Family and friends may compile a list of concerns, feelings, and consequences to which they collectively agree—such as a spouse and children leaving the individual if they do not agree to get help. A poorly planned intervention may do more harm than good, but interventions supervised by a mental health professional
may result in better outcomes. Most important is that the individual is willing to get the help they need.
Who can diagnose substance and drug use disorders?
Substance and drug use disorders
can be diagnosed by a physician or a mental health professional. A primary care doctor or specialized physician may order blood level and urine screen tests to assess the extent of substance use. A mental health professional such as a psychologist, psychiatrist, or substance use expert will ask questions to understand the nature and extent of an individual’s problem.
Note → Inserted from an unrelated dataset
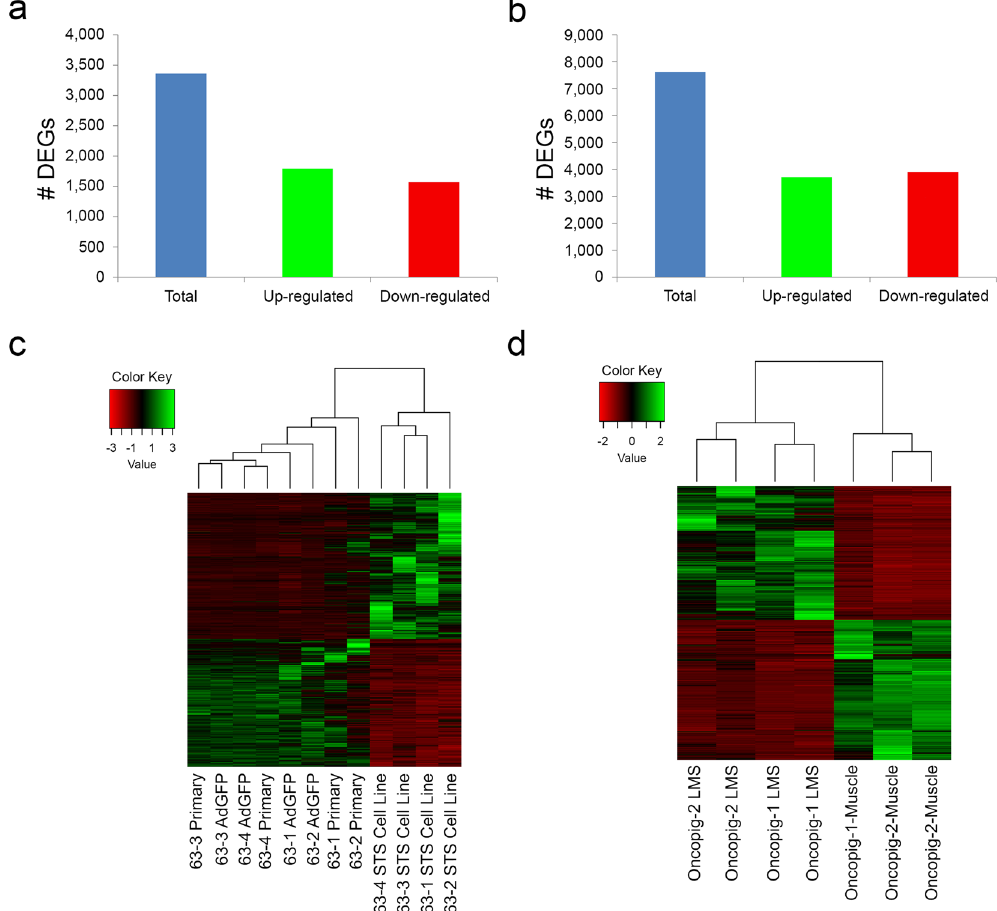
Figure 2. Total number of DEGs and their expression levels across biological replicates. Total number of DEGs, including those displaying elevated and reduced expression in ( a ) Oncopig STS cell lines compared to controls and ( b ) leiomyosarcoma tumors compared to controls. ( c ) Heatmap of the normalized expression level of the 3,360 DEGs for each cell line, represented as z-scores. ( d ) Heatmap of the normalized expression level of the 7,625 DEGs for each in vivo sample, represented as z-scores. LMS = leiomyosarcoma. Dendrograms represent relationships between samples based on complete linkage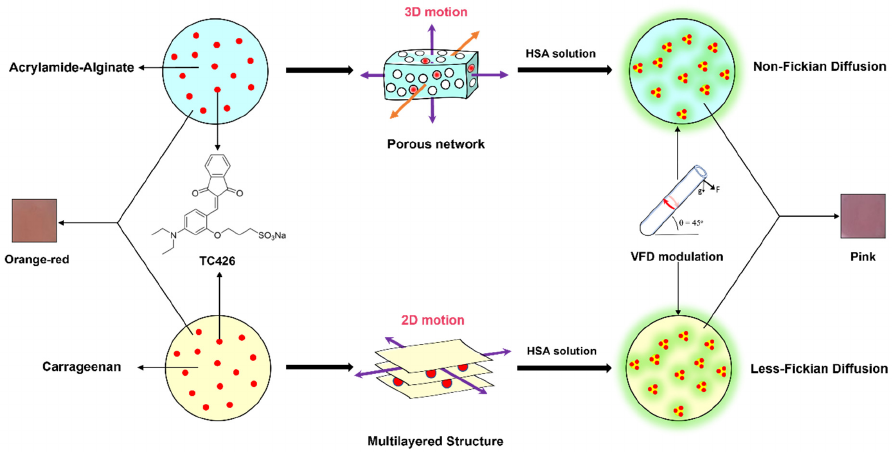
Figure 5 . Potential mechanism of TC426-embedded AAm–Alg and carrageenan hydrogel film. Figure 5. Potential mechanism of TC426-embedded AAm–Alg and carrageenan hydrogel film.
How can a person be encouraged to seek therapy for drug use?
When approaching an individual with any type of intervention, it is important to maintain a calm, non-judgmental approach in a quiet, private setting. The individual should be given specific examples of their behavior, such as delusional statements that they may have made while intoxicated. Prior to the conversation, treatment and appointment options and insurance coverage should be considered on the individual’s behalf so they are not overwhelmed by the prospect of seeking therapy.
Why are substance and drug use treatment methods so varied?
There is not one type of treatment method that will work for every individual who suffers from substance use. If a person cannot tolerate complete abstinence then harm reduction may be more effective. Likewise, living in an inpatient recovery facility may not be effective for one person, while it may be for another person.